No dia em que beijei o avô morto, descobri que a morte é gelada. Escondi-me num canto do jardim suburbano, naquele verão ingrato, a chorar sob o jasmineiro, porque percebi que a vida era nada sem a quentura de lábios pulsantes a me acariciar a pele.


Decidi, a partir daquela experiência traumatizante, que ofertaria todo o fogo que ardesse dentro de mim, pelo tempo que dispusesse para estar na Terra do Sol. Sou filha dele. Sou parte dessa possibilidade finita.


Compreendi a busca humana pela explosão fantástica da bomba que reproduz a origem de tudo. Em milhões de fragmentos, tudo começa e tudo termina.


Nada há de mais produndamente válido do que aceitar o acaso da origem do mundo. E, se por acaso, te faço algum pedido para me guardar em sonho morno, é porque tenho a impressão de que, se atingir o meu ponto de fusão, não serei mais aquela que a ti presenteou com vida.


Serei, em ebulição, elevada à condição de vapor, a criatura que voa para muito longe. Sou o que sou, no calor do momento roubado aos que me dizem palavras repetidas de um discurso antigo. Sou ainda, aquela que amadurece as carnes antes de as deixar apodrecer pelo amargo do tempo.

Sou de uma ressurreição impiedosa e constante, por me reabastecer no pretenso sentido de querer bem a qualquer ser vivo. Tenho as flores de tantos jardins, tenho as gentis gargalhadas de crianças brincalhonas, tenho os folguedos dos filhotes de animais domesticados, tenho os passos iseguros da velhice exemplar pelas ruas das cidades.


Sou a filha da calorosa manhã nos trópicos a observar os elefantes e a saldar os gofinhos. Compreendo o sorriso engessado das tartarugas cautelosas, me valho da sua garra para voltar e desovar meus medos nas praias onde algum macho me beijou primeiro. Ali, terei nascido e renascido por milhões de anos-luz.

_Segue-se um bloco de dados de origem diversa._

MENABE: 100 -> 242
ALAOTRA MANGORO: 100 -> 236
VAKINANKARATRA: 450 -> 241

Sendo quem sou, divido o galho dessa árvore atingida pelo vento das marés inundadas de cardumes recheados de criaturinhas aparentemente felizes, e nado, em direçâo a tanto nada.

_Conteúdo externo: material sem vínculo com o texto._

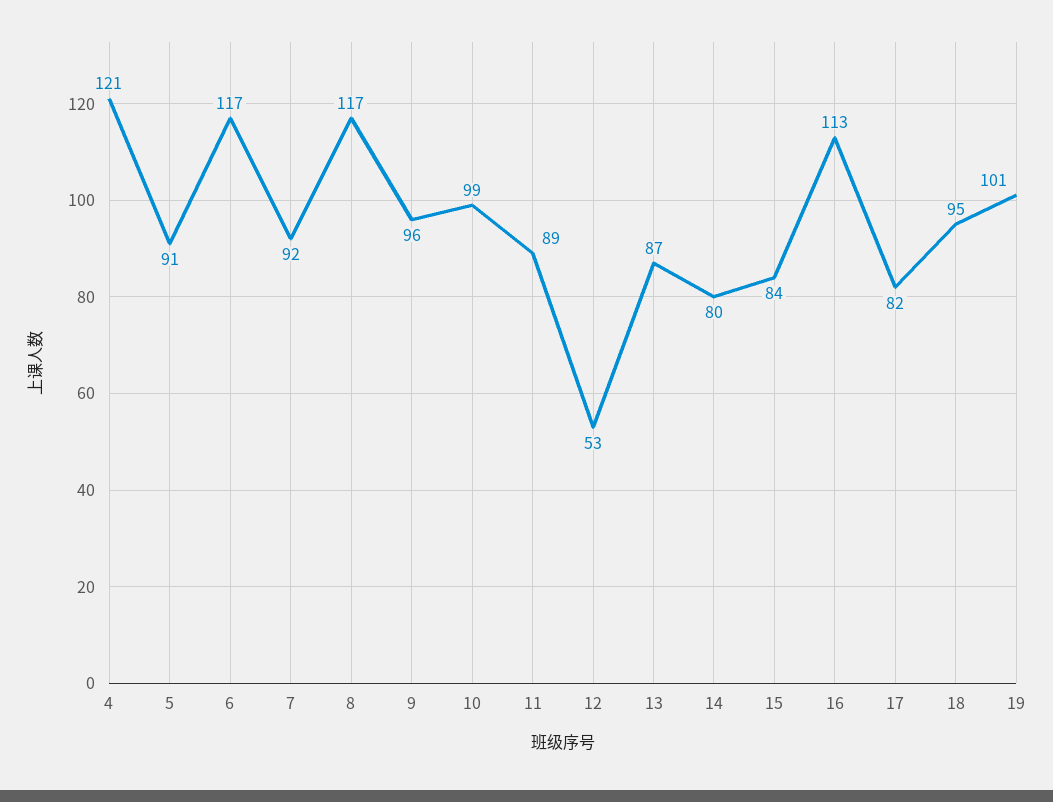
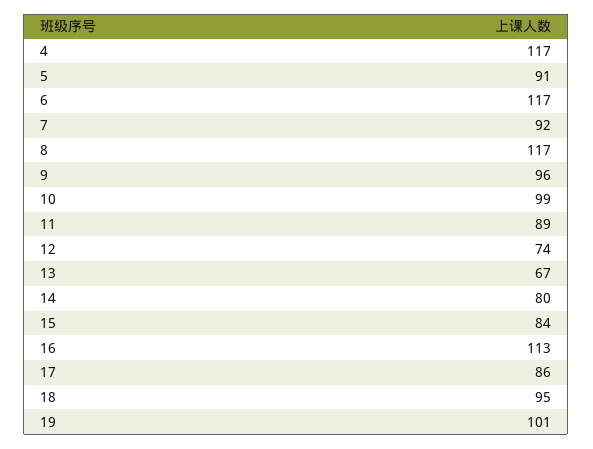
4: 121 -> 117
12: 53 -> 74
13: 87 -> 67
17: 82 -> 86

Ato-me ao ponto em que o equilíbrio permite alguma lucidez para oferecer a alguém especial um canto de paz. Mas, antes que o mal cresça, adoro o Sol mesmo sabendo que se apagará daqui a alguns milhões de séculos.


E te amo, como aprendi, sem esperar nada além do que um segundo dizendo coisas pueris nos ouvidos atentos de um companheiro eventual, trazido pelo acaso, onde também por acaso, foi possível me desprender e deixar que fosse embora.


Cada vez que reencontro algum carinho no dia a dia que me é dado viver, já preparo o adeus sem mágoas aquietando tanto fogo de viver, aceitando, enfim, que tudo tem um fim, para que seja possível a ecatombe luminosa de todo recomeço, que é calor absurdamente eterno.


Para onde vou, levo comigo a saudade do teu calor em mim, tu que vieste sob o signo da luz do Sol, me iluminou a estrada, me aqueceu a alma e me inundou de fogo.